If we return to Ghandi and his famous quote, it is undeniably true that if we are willing to take an eye for an eye we may all end up blind. But it must be remembered that Ghandi also refused to fight the evil of Nazism - a refusal to engage with evil can lead to a greater evil. Sometimes, intervention is necessary. If we started with a quote questionably attributed to Ghandi, it is reasonable to finish with one of the most common misattributions ever. Edmond Burke never said: “All that is necessary for the triumph of evil is that good men do nothing.” But if he had, he may be adequately reflecting the initial intention of “An eye for an eye”. Vengeance is not Jewish, but Justice, Justice shall you pursue…

Friday, March 2, 2012

Liberal Judaism in the UK asking the big questions....

I wrote this post a few weeks ago, I don't know why it didn't get published on the blog. Here it is....

Just read two excellent pieces by UK Liberal Jews, both of which, from different directions touch on what it means to be Jewish. I know neither author, but agree with most of what both say. The first article I found on Facebook:

It seems to be written by an extremely articulate "Boger" (graduate member) of LJY Netzer, who unfortunately, I don't believe I have ever had the pleasure of meeting, but I hope to one day.
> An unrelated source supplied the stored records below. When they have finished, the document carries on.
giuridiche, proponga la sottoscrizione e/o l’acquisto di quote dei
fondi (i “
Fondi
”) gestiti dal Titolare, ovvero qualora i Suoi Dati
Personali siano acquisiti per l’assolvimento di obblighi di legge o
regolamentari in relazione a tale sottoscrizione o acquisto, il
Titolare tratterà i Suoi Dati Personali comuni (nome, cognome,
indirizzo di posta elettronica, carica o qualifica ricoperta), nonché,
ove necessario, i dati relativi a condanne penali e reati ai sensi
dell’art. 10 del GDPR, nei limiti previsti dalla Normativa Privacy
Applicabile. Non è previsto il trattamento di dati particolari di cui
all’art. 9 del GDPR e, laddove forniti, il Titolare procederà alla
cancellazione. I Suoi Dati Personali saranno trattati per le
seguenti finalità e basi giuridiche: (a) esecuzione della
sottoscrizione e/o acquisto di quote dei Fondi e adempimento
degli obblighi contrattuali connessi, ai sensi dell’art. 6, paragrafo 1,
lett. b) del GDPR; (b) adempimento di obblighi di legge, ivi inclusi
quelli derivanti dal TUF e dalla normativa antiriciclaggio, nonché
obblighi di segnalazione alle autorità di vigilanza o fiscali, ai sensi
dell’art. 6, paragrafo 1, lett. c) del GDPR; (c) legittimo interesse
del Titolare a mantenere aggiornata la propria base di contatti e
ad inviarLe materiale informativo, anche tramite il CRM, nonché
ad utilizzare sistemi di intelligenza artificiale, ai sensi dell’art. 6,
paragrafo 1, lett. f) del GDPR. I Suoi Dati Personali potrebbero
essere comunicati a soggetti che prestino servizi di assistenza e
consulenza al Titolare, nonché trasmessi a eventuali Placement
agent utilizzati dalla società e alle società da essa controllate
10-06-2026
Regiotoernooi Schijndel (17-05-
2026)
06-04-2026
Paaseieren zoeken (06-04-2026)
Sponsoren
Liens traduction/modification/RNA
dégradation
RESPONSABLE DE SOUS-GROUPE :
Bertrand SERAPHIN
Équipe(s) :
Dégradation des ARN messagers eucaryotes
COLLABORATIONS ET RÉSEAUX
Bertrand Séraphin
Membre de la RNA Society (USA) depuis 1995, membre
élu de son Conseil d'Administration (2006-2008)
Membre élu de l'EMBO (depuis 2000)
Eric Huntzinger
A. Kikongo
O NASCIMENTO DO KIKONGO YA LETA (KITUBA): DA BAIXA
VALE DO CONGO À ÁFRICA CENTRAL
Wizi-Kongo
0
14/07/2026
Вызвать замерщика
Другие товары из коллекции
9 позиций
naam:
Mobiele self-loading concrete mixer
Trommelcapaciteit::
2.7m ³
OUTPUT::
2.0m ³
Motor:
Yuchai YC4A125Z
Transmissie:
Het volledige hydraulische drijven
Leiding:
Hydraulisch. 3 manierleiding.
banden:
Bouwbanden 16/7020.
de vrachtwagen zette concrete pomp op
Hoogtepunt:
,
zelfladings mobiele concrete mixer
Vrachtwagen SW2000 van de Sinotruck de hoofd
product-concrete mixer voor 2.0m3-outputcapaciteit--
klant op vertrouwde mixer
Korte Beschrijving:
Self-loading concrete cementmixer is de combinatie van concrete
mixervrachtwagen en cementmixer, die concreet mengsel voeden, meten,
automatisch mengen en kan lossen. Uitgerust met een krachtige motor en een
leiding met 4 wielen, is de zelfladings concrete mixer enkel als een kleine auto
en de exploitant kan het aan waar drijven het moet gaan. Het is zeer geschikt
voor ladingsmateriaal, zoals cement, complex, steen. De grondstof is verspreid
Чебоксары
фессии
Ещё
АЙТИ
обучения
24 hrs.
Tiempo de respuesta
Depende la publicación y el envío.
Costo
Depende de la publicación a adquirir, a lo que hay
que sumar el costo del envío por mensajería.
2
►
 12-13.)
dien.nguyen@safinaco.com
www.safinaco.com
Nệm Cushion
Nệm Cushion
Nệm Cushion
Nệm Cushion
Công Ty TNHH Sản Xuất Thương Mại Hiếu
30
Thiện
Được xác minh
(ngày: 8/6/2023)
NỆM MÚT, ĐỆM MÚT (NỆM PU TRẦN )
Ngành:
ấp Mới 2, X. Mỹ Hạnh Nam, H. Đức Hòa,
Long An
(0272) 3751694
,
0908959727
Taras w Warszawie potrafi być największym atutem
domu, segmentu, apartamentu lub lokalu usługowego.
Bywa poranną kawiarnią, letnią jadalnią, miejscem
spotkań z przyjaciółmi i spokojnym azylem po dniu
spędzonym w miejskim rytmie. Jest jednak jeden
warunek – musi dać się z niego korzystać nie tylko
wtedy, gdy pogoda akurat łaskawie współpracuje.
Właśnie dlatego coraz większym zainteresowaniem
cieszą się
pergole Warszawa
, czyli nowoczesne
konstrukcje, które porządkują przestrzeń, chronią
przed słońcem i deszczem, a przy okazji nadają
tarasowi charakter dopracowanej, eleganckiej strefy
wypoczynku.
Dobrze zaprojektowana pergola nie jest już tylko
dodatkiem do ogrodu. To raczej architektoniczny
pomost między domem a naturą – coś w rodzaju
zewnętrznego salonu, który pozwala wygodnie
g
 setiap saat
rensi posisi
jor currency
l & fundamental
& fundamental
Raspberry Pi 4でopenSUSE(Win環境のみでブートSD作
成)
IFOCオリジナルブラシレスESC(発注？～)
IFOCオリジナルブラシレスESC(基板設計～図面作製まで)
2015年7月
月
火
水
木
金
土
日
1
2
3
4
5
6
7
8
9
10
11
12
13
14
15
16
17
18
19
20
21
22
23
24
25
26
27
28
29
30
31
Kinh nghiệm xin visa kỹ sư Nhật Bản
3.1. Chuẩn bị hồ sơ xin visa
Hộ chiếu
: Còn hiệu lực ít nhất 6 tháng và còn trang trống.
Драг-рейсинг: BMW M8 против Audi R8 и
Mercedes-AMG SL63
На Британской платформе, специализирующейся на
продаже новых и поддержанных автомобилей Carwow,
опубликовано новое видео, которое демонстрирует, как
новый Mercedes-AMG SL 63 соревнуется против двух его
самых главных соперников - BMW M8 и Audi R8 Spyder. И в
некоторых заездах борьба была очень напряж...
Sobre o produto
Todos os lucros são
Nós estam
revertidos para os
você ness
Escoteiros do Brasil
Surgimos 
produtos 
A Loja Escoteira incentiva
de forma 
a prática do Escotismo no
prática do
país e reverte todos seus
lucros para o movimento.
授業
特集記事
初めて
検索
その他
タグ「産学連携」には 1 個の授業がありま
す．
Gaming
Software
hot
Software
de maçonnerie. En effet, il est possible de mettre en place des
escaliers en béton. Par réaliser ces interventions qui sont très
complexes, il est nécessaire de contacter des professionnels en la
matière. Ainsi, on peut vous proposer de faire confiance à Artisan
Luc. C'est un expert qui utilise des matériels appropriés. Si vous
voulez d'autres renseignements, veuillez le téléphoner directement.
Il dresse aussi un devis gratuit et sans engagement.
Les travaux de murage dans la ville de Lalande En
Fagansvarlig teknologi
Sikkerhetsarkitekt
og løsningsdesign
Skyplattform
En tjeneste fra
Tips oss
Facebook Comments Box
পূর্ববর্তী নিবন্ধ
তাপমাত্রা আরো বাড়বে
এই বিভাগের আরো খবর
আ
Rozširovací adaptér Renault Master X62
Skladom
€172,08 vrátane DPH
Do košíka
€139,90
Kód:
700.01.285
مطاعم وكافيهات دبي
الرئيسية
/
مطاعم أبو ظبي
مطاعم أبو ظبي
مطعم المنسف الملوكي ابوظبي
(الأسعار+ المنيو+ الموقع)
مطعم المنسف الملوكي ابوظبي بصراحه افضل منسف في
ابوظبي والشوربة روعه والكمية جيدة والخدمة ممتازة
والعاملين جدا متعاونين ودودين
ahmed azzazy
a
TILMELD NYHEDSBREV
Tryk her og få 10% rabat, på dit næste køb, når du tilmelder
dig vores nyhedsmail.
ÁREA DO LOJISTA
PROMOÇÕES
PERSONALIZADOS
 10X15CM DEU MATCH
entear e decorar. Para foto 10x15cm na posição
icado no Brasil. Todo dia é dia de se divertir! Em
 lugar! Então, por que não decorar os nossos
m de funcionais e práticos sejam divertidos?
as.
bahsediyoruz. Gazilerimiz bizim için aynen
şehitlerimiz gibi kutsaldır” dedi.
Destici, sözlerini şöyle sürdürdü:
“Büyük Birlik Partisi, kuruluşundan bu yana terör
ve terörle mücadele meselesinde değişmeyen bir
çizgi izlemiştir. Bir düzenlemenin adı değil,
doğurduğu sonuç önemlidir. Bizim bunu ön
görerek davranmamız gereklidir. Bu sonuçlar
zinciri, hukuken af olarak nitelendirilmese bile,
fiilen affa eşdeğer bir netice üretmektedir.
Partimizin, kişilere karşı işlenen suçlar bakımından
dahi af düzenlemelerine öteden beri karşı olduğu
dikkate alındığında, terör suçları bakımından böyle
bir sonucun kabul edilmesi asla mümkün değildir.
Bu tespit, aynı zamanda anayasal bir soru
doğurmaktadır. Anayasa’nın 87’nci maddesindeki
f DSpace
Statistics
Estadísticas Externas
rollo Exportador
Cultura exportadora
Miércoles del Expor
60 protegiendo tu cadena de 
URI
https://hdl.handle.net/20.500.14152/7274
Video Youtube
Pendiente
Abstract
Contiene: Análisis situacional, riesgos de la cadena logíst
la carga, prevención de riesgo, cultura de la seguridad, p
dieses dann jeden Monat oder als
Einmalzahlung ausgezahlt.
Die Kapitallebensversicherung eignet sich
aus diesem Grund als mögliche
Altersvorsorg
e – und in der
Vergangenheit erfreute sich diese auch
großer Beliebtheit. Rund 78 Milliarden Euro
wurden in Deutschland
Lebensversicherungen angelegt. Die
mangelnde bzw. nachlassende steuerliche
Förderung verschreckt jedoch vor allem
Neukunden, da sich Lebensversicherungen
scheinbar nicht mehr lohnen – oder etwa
He just needs to go on and say what Jewishness is, as well as what it isn't. Maybe he could take some inspiration from the words of another Liberal UK Jew, Rabbi David Goldberg, who writes this article in the Groinyard. (Those who have read my previous posts will note my failure in steering clear of the Guardian's CIF pages).

Goldberg's article is very sensible and very well written. He essentially argues that Jewishness and Christianity still have something to teach when denuded of their religious accouterments.

I do believe, however, that his article may be misunderstood by the average non-Jew, since it falls into the trap pointed out by Mr Walmsley's article above (the Boger of LJY Netzer). It is occasionally misleading, as it seems to suggest that Jewishness and Christianity are co-terminous, parallel entities. As if Judaism is a religion in the same way Christianity is. Jewishness is the culture of an ethnic group called the Jews (I am clearly more happy defining what we ARE than David). Christianity is a faith-based religion of many peoples, invented by a group of Jews and Europeans, but practiced today primarily by victims of European colonialism. Christianity is based on faith, and always has been. To be a Jew has never been based in faith - but rather as an ancient primitive culture, Jewishness assumed an understanding of the world in which the unknown was explained through a mythical Godhead. But the basis of Jewish culture, like all cultures has always been an organic connection to the cultural center through ties of land, language, kinship or shared heritage. Atheist Jewishness is not Oxymoronic - most Jewish heroes have engaged, in one point in their lives, in a rebellion against the mainstream understanding of the divine within their society - in fact - some of our foundational myths rests on the idea of revolting against mainstream understanding of the divine (both the Abrahamic and the Mosaic myths). Christianity, on the other hand, is a faith based cultural narrative. As the now infamous Dawkins' poll, referred to in the article, showed, it is hard to still consider it a faith. And as the author here suggests - after faith, values can remain, and continue to be meaningful. Yishar Koah to UK Liberal Judaism for stoking the fires of interesting debate.